**Problem details:** Could you retype the stretch of the material below from the line containing "state / province: La Paz" through the line containing "collection date as typed: 14 May 1980", character for character, with both end lines included?

* * *

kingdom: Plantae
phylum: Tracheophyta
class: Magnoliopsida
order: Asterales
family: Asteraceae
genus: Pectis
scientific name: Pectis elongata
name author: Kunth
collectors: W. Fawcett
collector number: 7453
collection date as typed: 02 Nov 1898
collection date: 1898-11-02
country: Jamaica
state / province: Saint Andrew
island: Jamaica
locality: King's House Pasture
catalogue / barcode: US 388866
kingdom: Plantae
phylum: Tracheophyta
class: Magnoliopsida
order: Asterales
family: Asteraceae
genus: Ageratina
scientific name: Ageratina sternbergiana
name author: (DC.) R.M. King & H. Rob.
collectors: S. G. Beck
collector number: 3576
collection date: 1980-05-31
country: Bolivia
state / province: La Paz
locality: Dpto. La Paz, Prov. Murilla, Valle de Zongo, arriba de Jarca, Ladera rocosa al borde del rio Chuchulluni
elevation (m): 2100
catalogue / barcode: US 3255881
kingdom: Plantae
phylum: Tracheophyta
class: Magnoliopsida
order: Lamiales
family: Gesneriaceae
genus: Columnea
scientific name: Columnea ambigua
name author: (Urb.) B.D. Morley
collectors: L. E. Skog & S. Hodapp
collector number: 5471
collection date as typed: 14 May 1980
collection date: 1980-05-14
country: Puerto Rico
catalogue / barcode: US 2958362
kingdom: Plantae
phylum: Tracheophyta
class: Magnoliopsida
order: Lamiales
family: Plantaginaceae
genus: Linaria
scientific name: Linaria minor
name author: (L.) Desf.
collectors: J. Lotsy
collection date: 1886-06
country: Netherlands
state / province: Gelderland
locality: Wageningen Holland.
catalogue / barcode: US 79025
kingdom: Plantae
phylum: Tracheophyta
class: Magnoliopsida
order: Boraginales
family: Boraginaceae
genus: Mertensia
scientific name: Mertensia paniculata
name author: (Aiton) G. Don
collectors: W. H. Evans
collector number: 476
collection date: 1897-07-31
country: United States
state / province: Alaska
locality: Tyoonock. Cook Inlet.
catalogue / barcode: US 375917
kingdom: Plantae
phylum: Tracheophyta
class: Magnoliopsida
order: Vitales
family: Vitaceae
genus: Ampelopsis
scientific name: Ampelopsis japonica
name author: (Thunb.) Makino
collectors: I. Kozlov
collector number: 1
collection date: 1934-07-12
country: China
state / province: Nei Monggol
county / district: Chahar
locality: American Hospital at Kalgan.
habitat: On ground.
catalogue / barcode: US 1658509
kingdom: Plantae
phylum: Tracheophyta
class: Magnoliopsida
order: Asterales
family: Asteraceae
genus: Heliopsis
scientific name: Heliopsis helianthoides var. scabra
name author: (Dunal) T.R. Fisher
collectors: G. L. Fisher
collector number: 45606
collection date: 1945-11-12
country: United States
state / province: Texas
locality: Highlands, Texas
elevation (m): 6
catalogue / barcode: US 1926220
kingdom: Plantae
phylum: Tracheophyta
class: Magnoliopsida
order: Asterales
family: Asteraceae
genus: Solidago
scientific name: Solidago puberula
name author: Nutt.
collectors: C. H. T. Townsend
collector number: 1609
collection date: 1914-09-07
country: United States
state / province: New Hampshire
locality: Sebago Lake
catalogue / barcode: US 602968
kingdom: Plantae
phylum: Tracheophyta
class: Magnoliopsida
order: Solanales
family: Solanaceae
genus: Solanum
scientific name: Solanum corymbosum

* * *

**Full answer:**
state / province: La Paz
locality: Dpto. La Paz, Prov. Murilla, Valle de Zongo, arriba de Jarca, Ladera rocosa al borde del rio Chuchulluni
elevation (m): 2100
catalogue / barcode: US 3255881
kingdom: Plantae
phylum: Tracheophyta
class: Magnoliopsida
order: Lamiales
family: Gesneriaceae
genus: Columnea
scientific name: Columnea ambigua
name author: (Urb.) B.D. Morley
collectors: L. E. Skog & S. Hodapp
collector number: 5471
collection date as typed: 14 May 1980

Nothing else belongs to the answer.